Capillary Waves at Liquid/Vapor Interfaces: A Molecular Dynamics Simulation

TL;DR

This study uses large-scale molecular dynamics simulations to investigate capillary waves at liquid/vapor interfaces, confirming theoretical predictions about interfacial width divergence and providing accurate surface tension measurements.

Contribution

It demonstrates the logarithmic dependence of interfacial width on system size and compares two methods for measuring surface tension, highlighting the importance of fitting functions.

Findings

Interfacial width diverges logarithmically with system size.

Surface tension measurements from pressure differences agree with width analysis when using an error function fit.
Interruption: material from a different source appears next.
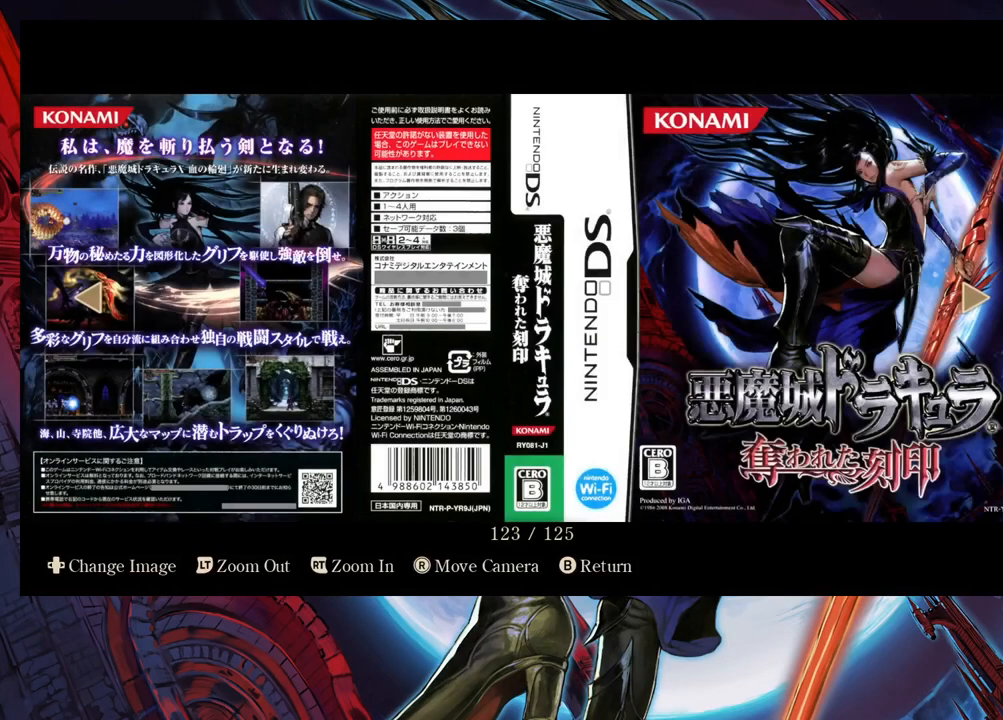
{"buttons": [], "left_stick": "center", "right_stick": "center", "events": []}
Different fitting functions can lead to discrepancies in surface tension estimates.

Abstract

Evidence for capillary waves at a liquid/vapor interface are presented from extensive molecular dynamics simulations of a system containing up to 1.24 million Lennard-Jones particles. Careful measurements show that the total interfacial width depends logarithmically on $L_\parallel$, the length of the simulation cell parallel to the interface, as predicted theoretically. The strength of the divergence of the interfacial width on $L_\parallel$ depends inversely on the surface tension $\gamma$. This allows us to measure $\gamma$ two ways since $\gamma$ can also be obtained from the difference in the pressure parallel and perpendicular to the interface. These two independent measures of $\gamma$ agree provided that the interfacial order parameter profile is fit to an error function and not a hyperbolic tangent, as often assumed. We explore why these two common fitting functions give different results for $\gamma$.